Headache was a game we sometimes played. At first we played it a lot. You got to push the pop-o-matic bubble to see where your man would go. You tried to get your cone shaped man to land on top of, and thereby capture, another players man. It was fun. (The pop-o-matic bubble was the best.) Especially when there really was nothing else to do.
As the days went on I was introduced to another game. One I had never played before. Aggravation. I ended up liking it better. No pop-o-matic bubble. But marbles with this one. And dice. It was also simpler to play. And quieter. We could play it later into the night. If we could be quiet ourselves, that is. And so it became more popular. Towards the end of my stay we didn’t play Headache at all anymore.
Of course the card games were the most popular. You only needed two people to play, one really. You could always play solitaire. Hearts, spades, gin, rummy, speed. We played them all. And cards were the quietest of all. You only had to shuffle, a whisper really compared to the dice and marbles of Aggravation that could be heard into the hall. And the pop-o-matic? That could be heard all the way to the nurses station if it was quiet.
Then there was daytime tv.
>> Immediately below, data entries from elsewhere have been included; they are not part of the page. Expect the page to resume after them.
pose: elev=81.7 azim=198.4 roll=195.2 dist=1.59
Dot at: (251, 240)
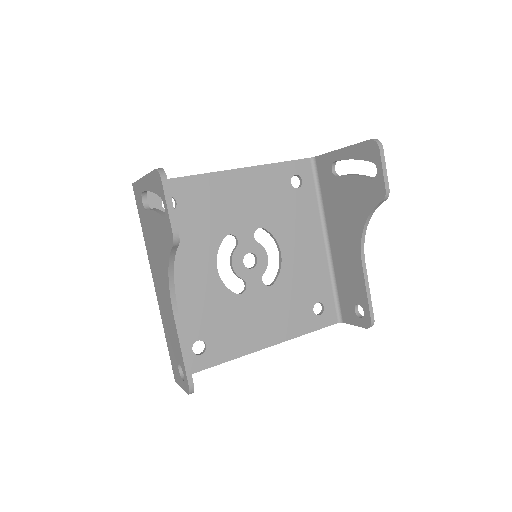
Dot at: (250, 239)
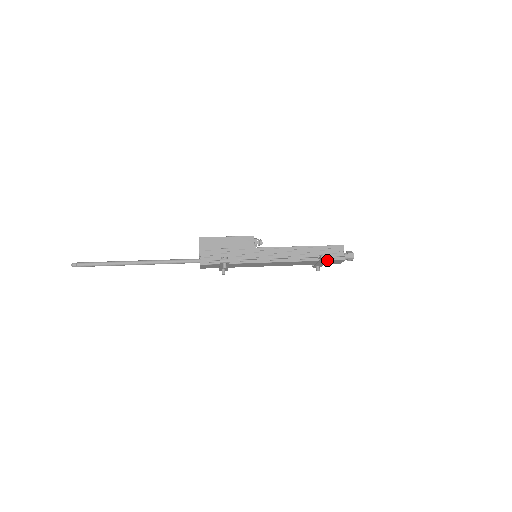
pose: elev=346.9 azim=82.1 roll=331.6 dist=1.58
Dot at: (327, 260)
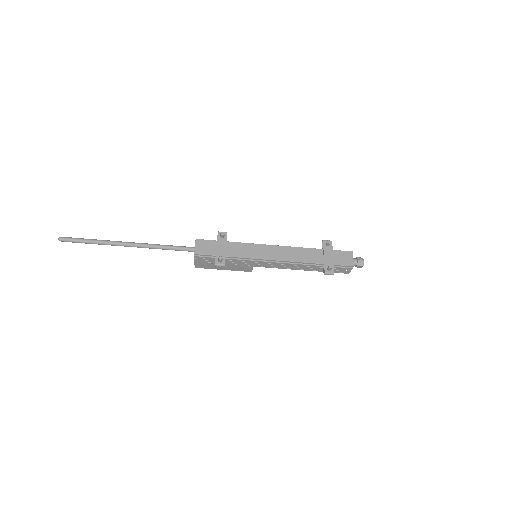
Dot at: (331, 246)
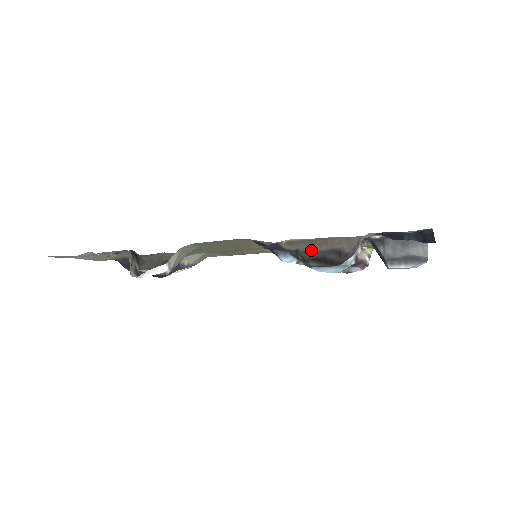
And by that I mean talk shows. And they were nothing like what they are today. Sally Jessie, Jenny Jones, Maury, Donahue, Joan Rivers. If you didn’t live through talk shows in their original form you really missed something. Geraldo had a talk show. Remember that? I do. I didn’t watch it in the psych ward though. We watched Sally Jessie and Jenny Jones, Joan Rivers and sometimes Donahue. What daytime tv was meant to be. Sometimes I’d watch cartoons with Jeff. Back when they still had cartoons after school. They had them in the mornings before school too. Imagine.
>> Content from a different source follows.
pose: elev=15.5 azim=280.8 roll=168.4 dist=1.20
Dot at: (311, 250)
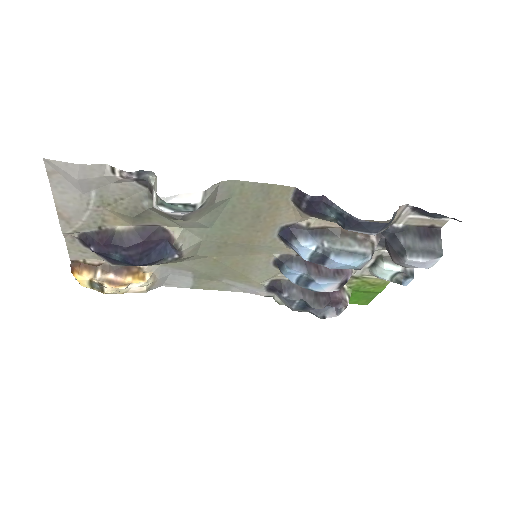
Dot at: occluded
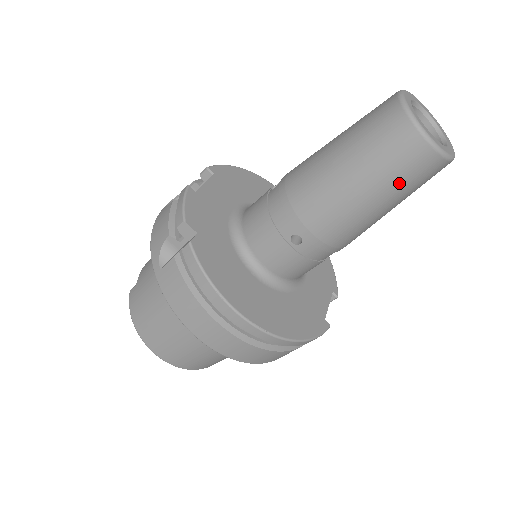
And school? The tutor only came over from the drug rehab for an hour and a half twice a week. That was it. She mostly taught me nothing. Everything she brought I had already been through. I think she was just there for show. Because, as a hospital, they had to show they were providing for my education. But no one expected much, I’m sure.
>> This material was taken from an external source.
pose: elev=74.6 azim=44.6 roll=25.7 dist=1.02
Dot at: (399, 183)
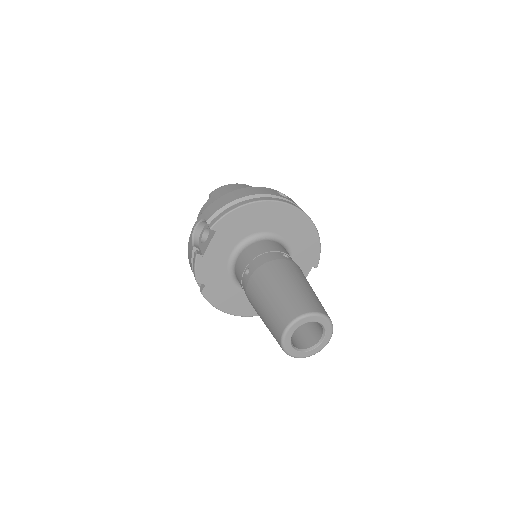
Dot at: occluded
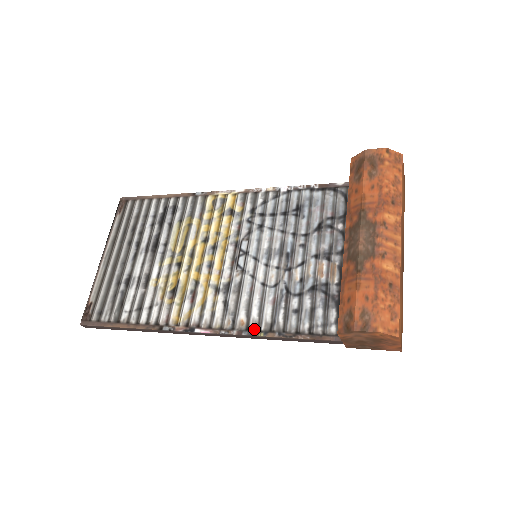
Cards and games and daytime tv were a nice distraction from why we were there and how we all got there. They allowed us to talk and gossip and get to know each other. Learn each others stories. What else was there to do. Sometimes I would draw and color them in. The designs, all line drawings I still do today. They filled the long days and empty nights when some of us had no visitors. We would drink hot chocolate (or coffee or sanka for the others, I stuck to hot chocolate) and eat individual ice cream cups from the freezer while playing and talking and smoking cigarette and after cigarette. I must have been smoking a pack a day while I was in there. Not that much compared to others but still a considerable amount compared to what I had been smoking.